The gills are an important site of iNOS expression in rainbow trout Oncorhynchus mykiss after challenge with the gram-positive pathogen Renibacterium salmoninarum

Abstract

Following injection challenge of rainbow trout with the Gram-positive pathogen Renibacterium salmoninarum, serum nitrate levels increased indicative of NO production. The timing and amount of nitrate produced varied with the virulence of the bacterial strain used, with the highest levels seen in fish challenged with the most virulent (autoaggregating) strain. Immunization with a killed R. salmoninarum preparation in Freund's incomplete adjuvant significantly increased nitrate levels after challenge. Inducible nitric oxide synthase (iNOS) transcript expression was detectable in rainbow trout tissues after injection challenge with R. salmoninarum, and its induction in the gills was both quick (between 3 and 6 hr) and relatively prolonged (lasting several days). iNOS expression in the kidney was also seen at a later stage (24 hr) but appeared to switch off relatively rapidly. Bath challenge with R. salmoninarum also induced iNOS expression in gill, and a variable expression in the gut and kidney also occurred. These results highlight the importance of the gills, not only as a point of entry of pathogens but also as a tissue capable of mounting an immune response.

Figure 1

Effect of R. salmoninarum challenge on serum nitrate levels in rainbow trout. Fish were injected intraperitoneally with PBS (control) or with one of four strains of R. salmoninarum at 1 × 10⁸ bacteria/fish. Bars represent the mean + SE of 10 fish. *P < 0·05; **P < 0·001.

Figure 2

Effect of R. salmoninarum challenge (1 × 10⁸ bacteria/fish of strain MT 426) on serum nitrate levels in rainbow trout immunized 4 weeks earlier with PBS or killed R. salmoninarum preparations at (a) 1 × 10⁷ bacteria/fish or (b) 1 × 10⁸ bacteria/fish, with or without Freund’s incomplete adjuvant (FIA).

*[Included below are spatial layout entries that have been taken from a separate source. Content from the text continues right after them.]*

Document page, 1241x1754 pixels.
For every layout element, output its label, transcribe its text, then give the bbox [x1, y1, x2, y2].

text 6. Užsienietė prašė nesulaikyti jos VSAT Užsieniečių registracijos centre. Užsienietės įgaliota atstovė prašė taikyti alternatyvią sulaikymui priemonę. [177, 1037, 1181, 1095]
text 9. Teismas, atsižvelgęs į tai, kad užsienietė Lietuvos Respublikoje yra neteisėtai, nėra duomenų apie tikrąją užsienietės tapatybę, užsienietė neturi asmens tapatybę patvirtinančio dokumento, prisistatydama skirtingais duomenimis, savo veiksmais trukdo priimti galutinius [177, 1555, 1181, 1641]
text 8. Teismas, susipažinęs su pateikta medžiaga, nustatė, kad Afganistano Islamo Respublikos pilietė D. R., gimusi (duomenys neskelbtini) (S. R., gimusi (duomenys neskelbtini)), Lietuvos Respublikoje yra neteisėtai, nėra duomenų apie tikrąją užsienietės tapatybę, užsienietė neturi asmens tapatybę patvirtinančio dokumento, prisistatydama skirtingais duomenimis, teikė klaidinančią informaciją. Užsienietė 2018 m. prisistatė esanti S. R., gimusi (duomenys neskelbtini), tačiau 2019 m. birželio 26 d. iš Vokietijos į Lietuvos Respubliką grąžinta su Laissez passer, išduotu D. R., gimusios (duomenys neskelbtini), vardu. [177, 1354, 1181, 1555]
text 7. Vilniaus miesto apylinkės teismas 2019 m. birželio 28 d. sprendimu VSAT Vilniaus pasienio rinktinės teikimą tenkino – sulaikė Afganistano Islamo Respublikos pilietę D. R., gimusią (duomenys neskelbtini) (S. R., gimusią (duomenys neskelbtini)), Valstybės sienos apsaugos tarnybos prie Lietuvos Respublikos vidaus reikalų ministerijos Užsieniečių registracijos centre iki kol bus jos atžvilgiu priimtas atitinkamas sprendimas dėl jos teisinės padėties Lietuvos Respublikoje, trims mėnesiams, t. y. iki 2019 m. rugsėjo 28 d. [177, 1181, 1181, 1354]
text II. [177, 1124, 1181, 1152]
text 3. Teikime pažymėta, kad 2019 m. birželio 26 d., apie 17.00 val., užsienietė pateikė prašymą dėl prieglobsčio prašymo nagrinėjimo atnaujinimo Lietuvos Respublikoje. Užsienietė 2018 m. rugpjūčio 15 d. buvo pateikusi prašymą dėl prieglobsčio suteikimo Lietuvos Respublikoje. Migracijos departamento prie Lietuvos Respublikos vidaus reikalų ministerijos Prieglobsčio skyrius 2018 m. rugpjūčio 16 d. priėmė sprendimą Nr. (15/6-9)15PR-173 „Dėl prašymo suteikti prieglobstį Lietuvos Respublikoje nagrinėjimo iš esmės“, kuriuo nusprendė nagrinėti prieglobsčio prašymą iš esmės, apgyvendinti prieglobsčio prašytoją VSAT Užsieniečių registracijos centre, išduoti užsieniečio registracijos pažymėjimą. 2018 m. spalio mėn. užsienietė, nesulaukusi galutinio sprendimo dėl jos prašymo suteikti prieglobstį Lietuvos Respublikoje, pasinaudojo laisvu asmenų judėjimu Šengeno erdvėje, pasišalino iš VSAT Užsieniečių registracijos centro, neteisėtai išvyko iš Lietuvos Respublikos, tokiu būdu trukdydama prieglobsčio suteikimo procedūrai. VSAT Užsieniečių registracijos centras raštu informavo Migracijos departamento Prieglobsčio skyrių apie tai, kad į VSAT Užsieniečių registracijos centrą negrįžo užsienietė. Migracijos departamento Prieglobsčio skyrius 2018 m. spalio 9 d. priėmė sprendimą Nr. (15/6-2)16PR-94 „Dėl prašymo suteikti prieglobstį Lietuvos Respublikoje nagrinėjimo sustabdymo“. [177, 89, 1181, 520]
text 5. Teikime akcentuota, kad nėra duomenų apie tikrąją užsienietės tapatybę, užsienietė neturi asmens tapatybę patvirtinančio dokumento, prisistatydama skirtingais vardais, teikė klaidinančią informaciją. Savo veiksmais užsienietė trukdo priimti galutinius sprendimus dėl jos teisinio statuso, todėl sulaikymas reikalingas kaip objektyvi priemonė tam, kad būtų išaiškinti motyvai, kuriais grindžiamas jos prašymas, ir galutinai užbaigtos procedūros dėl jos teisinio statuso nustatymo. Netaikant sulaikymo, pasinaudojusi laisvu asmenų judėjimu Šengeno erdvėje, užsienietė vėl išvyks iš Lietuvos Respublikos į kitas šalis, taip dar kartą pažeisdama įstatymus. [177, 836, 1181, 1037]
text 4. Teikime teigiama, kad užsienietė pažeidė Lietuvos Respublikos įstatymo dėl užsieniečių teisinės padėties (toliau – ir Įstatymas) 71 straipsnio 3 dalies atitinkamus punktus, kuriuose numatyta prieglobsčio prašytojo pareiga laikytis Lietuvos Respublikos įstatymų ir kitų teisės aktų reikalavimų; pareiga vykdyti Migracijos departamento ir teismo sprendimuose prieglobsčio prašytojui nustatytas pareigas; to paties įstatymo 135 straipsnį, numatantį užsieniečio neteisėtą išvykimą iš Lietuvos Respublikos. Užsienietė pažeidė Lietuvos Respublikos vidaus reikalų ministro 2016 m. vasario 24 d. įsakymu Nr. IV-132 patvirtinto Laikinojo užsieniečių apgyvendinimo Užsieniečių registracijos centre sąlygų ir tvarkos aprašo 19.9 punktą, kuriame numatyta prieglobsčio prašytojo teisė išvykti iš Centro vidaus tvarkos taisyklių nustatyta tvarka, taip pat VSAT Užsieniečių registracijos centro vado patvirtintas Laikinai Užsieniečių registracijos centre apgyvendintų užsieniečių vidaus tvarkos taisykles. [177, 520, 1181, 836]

All groups were injected i.p. with the live bacteria except for the control fish which were injected with PBS. Bars represent the mean+SE of 10 fish. *P < 0·05.

Figure 3

Detection of iNOS (a) and β‐actin (b) expression in various tissues of rainbow trout 24 hr after i.p. challenge with R. salmoninarum (strain MT 426). Lanes: 1, blood; 2, gill; 3, gut; 4, head kidney; 5, liver; 6, spleen. Data are for one fish and are representative of the three fish analysed.

Figure 4

Time course of iNOS mRNA expression in gill and head kidney of three rainbow trout after i.p. challenge with R. salmoninarum (strain MT 426). Lanes 1, 5 and 9, iNOS transcript in gill; lanes 2, 6 and 10, iNOS transcript in head kidney; lanes 3, 7 and 11, β‐actin transcript in gill; lanes 4, 8 and 12, β‐actin transcript in head kidney. (a) 3 hr after i.p. challenge; (b) 6 hr after i.p. challenge; (c) 12 hr after i.p. challenge.

Figure 5

Time course of iNOS mRNA expression in gill and head kidney of three rainbow trout after i.p. challenge with R. salmoninarum (strain MT 426). Lanes 1, 5 and 9, iNOS transcript in gill; lanes 2, 6 and 10, iNOS transcript in head kidney; lanes 3, 7 and 11, β‐actin transcript in gill; lanes 4, 8 and 12, β‐actin transcript in head kidney. (a) One day after i.p. challenge; (b) 3 days after i.p. challenge; (c) 5 days after i.p. challenge.

Figure 6

iNOS expression in tissues of three rainbow trout (out of six analysed) 24 hr after immersion challenge with R. salmoninarum (strain MT 426). Lanes 1, 7 and 13, iNOS transcript in gill; lanes 2, 8 and 14, iNOS transcript in gut; lanes 3, 9 and 15, iNOS transcript in head kidney. Lanes 4, 10 and 16, β‐actin transcript in gill; lanes 5, 11 and 17, β‐actin transcript in gut; lanes 6, 12 and 18, β‐actin transcript in head kidney.